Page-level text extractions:
=== Begin Enclosure ===

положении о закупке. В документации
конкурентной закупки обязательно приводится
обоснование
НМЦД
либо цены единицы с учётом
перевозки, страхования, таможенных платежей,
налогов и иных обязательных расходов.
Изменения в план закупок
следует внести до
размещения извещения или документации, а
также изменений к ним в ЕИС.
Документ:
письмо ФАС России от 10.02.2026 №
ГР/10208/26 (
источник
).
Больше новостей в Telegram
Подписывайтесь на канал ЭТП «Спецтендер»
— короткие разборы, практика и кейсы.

=== End Enclosure ===

The task
In the records above, find each line that holds the word "документации"; copy all such lines.

Output for this task
положении о закупке. В документации
размещения извещения или документации, а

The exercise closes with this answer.